(Beginning of Excerpted data)
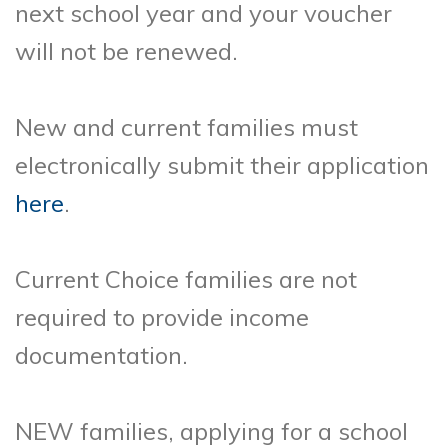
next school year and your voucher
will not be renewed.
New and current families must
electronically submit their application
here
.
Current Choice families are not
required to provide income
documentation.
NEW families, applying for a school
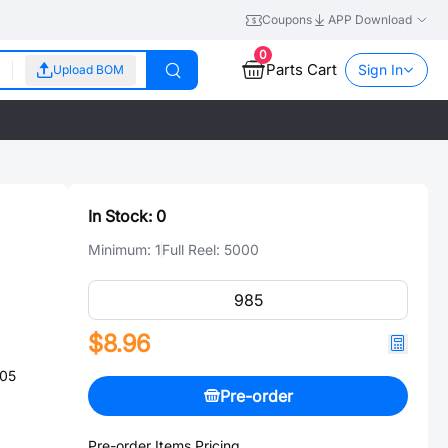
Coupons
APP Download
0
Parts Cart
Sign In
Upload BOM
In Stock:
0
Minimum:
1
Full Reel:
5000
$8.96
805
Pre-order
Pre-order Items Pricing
(End of Excerpted data)
(Beginning of Excerpted data)
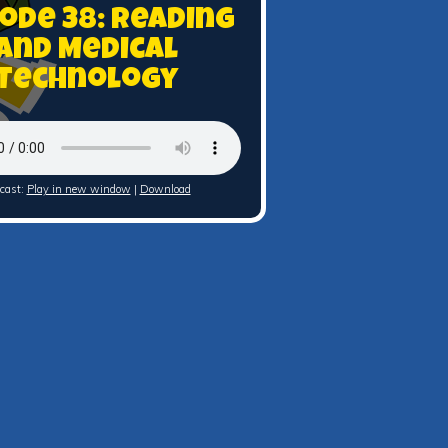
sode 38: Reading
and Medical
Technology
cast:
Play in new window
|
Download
(End of Excerpted data)
Work order: Everything above from the line that has "next school year and your voucher" down to the line that has "Pre-order Items Pricing" should be output exactly, with both of those lines included. Leave the pictures behind.

Worked solution:
next school year and your voucher
will not be renewed.
New and current families must
electronically submit their application
here
.
Current Choice families are not
required to provide income
documentation.
NEW families, applying for a school
Coupons
APP Download
0
Parts Cart
Sign In
Upload BOM
In Stock:
0
Minimum:
1
Full Reel:
5000
$8.96
805
Pre-order
Pre-order Items Pricing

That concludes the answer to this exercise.